Let $\mathbb{F}_{q}$ be the finite field of order $q$, where $q$ is odd. Now, Let $S$ be the set of elements $x$ in $\mathbb{F}_{q^n}^*$, such that $x$ doesnot belong to any smaller subfield(containing $\mathbb{F}_{q}$) of $\mathbb{F}_{q^n}$. Let $S^2=\{\ x^2 | x\in S \}\ $. I want to find out $|S\cap S^2|$.
I have made some calculations and found out the answer, but I am not sure whether it is perfectly correct, or whether there is easier way to see this!
Here is my idea: $|S|=\sum_{d|n}\mu(d)q^{n/d}$. Here $\mu$ denotes the Mobius Function. Now I divide this in two case.
Case 1: Suppose $n$ is odd.
Then observe that $a\in S \implies a^2\in S$. This is because there is no intermediate extension of even order. Now, since exactly two element of $S$ gives the same squared element, we have $|S\cap S^2|=\frac{|S|}{2}= \frac{1}{2}\sum_{d|n}\mu(d)q^{n/d}$.

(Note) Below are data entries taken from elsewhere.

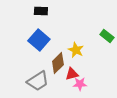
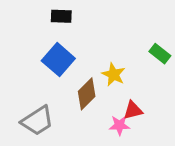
red triangle: (72, 74) -> (133, 110), moved
gray trapezoid: (38, 81) -> (37, 121), moved

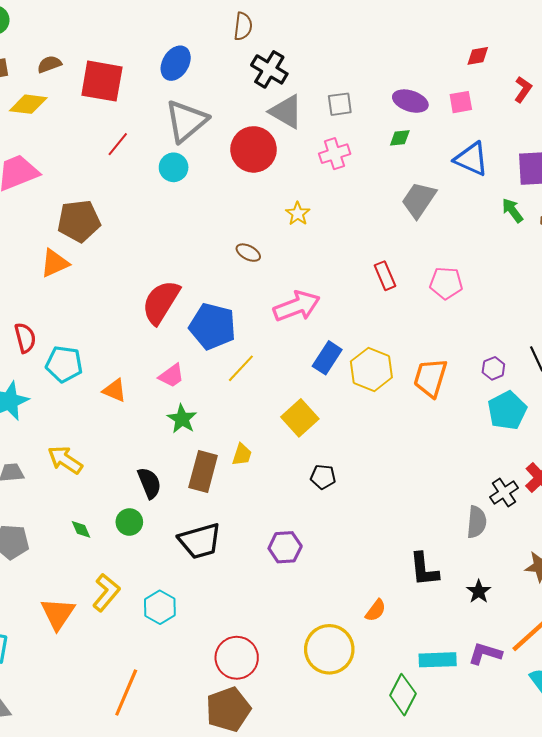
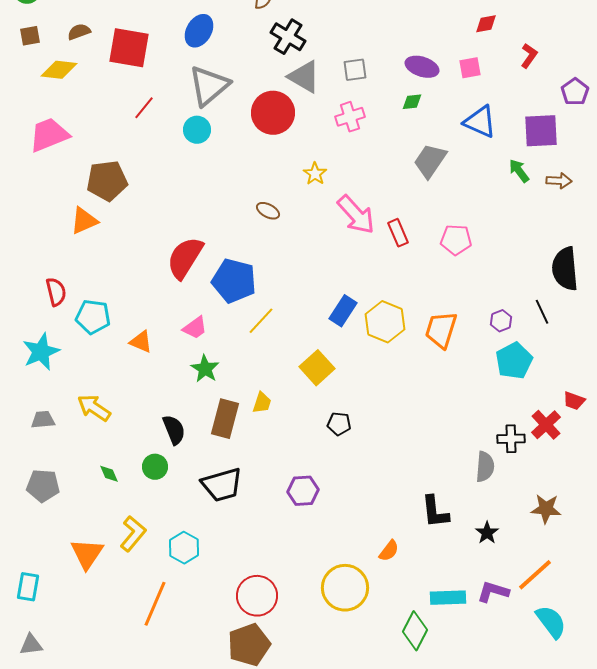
pink arrow: (297, 306) -> (356, 215), moved, turned 69
black cross: (504, 493) -> (511, 439), turned 32
orange line: (126, 692) -> (155, 604), moved

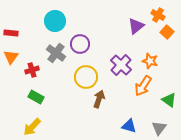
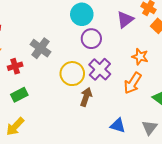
cyan circle: (55, 21) -> (82, 14), moved
purple circle: (80, 44) -> (91, 39), moved
purple cross: (121, 65) -> (100, 69), moved
green rectangle: (36, 97) -> (19, 95), turned -56

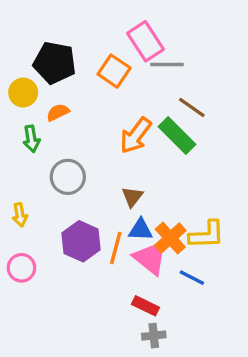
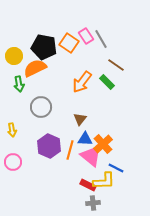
pink rectangle: (145, 41) -> (86, 36), moved, size x0.7
black pentagon: (55, 63) -> (44, 47), moved
gray line: (167, 64) -> (101, 39), turned 60
orange semicircle: (58, 112) -> (35, 68), size x1.6
green rectangle: (177, 136) -> (107, 82), size x0.7
yellow L-shape: (207, 235) -> (104, 181), moved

Case 2: Suppose $n$ is even
In this case: $a\in S \implies \text{either } a^2\in S \text{ or } a^2\in \mathbb{F}_{q^{n/2}}^{*}$. Now, there are exactly $\frac{q^{n/2}-1}{2}$ non-squares in $\mathbb{F}_{q^{n/2}}^{*}$. These non-squares are squares of elements in $S$. So, in this way there are $q^{n/2}-1$ elements in $S$, whose squares lie in $\mathbb{F}_{q^{n/2}}^{*}$. Hence there are $|S|- (q^{n/2}-1)$ number of elements in $S$ whose squares are in $S$. Hence $|S\cap S^2|=\frac{1}{2}[|S|-(q^{n/2}-1)]= \frac{1}{2}\Big[\sum_{d|n}\mu(d)q^{n/d} - (q^{n/2}-1)\Big]$.
This completes the solution. Please let me know whether this is a fine solution, or am I missing something! Let me know, if one can approach this problem any easier way.
Thank you!